Content starts

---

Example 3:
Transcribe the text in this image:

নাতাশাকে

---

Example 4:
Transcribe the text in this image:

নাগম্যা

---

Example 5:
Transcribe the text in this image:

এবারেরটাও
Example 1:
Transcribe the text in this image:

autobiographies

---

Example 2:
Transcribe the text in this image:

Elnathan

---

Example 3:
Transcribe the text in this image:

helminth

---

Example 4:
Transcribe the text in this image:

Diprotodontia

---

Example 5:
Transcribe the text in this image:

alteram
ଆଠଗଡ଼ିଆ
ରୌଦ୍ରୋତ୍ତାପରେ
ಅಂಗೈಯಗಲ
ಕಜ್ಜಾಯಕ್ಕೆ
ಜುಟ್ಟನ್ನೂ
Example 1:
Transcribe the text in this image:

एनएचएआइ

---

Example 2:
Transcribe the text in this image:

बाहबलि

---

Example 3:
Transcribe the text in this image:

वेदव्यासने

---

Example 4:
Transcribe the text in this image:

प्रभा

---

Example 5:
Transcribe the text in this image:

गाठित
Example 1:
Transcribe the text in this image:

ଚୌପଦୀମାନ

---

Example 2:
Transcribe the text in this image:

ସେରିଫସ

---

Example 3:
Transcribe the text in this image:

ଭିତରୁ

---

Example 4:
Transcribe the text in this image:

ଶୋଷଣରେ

Content ends

## YOUR ASSIGNMENT:
Output each record above exactly, omitting nothing.

## ANSWER SECTION:
---

Example 3:
Transcribe the text in this image:

নাতাশাকে

---

Example 4:
Transcribe the text in this image:

নাগম্যা

---

Example 5:
Transcribe the text in this image:

এবারেরটাও
Example 1:
Transcribe the text in this image:

autobiographies

---

Example 2:
Transcribe the text in this image:

Elnathan

---

Example 3:
Transcribe the text in this image:

helminth

---

Example 4:
Transcribe the text in this image:

Diprotodontia

---

Example 5:
Transcribe the text in this image:

alteram
ଆଠଗଡ଼ିଆ
ରୌଦ୍ରୋତ୍ତାପରେ
ಅಂಗೈಯಗಲ
ಕಜ್ಜಾಯಕ್ಕೆ
ಜುಟ್ಟನ್ನೂ
Example 1:
Transcribe the text in this image:

एनएचएआइ

---

Example 2:
Transcribe the text in this image:

बाहबलि

---

Example 3:
Transcribe the text in this image:

वेदव्यासने

---

Example 4:
Transcribe the text in this image:

प्रभा

---

Example 5:
Transcribe the text in this image:

गाठित
Example 1:
Transcribe the text in this image:

ଚୌପଦୀମାନ

---

Example 2:
Transcribe the text in this image:

ସେରିଫସ

---

Example 3:
Transcribe the text in this image:

ଭିତରୁ

---

Example 4:
Transcribe the text in this image:

ଶୋଷଣରେ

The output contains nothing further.